(EXCERPTED DATA Opens)
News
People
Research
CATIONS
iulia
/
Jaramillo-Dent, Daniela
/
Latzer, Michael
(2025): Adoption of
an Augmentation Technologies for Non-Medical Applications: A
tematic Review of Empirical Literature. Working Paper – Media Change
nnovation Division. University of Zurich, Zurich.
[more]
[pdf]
(EXCERPTED DATA Closes)
(EXCERPTED DATA Opens)
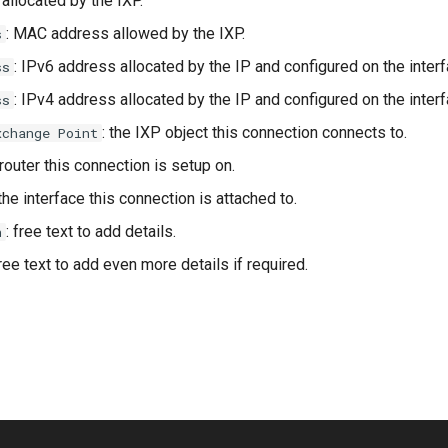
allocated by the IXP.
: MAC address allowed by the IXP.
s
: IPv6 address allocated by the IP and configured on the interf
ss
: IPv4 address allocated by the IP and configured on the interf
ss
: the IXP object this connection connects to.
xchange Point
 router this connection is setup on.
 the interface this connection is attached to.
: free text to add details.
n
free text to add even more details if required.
(EXCERPTED DATA Closes)
# [WHAT YOU SHOULD DO]
Pull out the lines from the one containing "allocated by the IXP." through the one containing "free text to add even", both included, and repeat them with no changes.

# [EXERCISE RESULT]
allocated by the IXP.
: MAC address allowed by the IXP.
s
: IPv6 address allocated by the IP and configured on the interf
ss
: IPv4 address allocated by the IP and configured on the interf
ss
: the IXP object this connection connects to.
xchange Point
 router this connection is setup on.
 the interface this connection is attached to.
: free text to add details.
n
free text to add even more details if required.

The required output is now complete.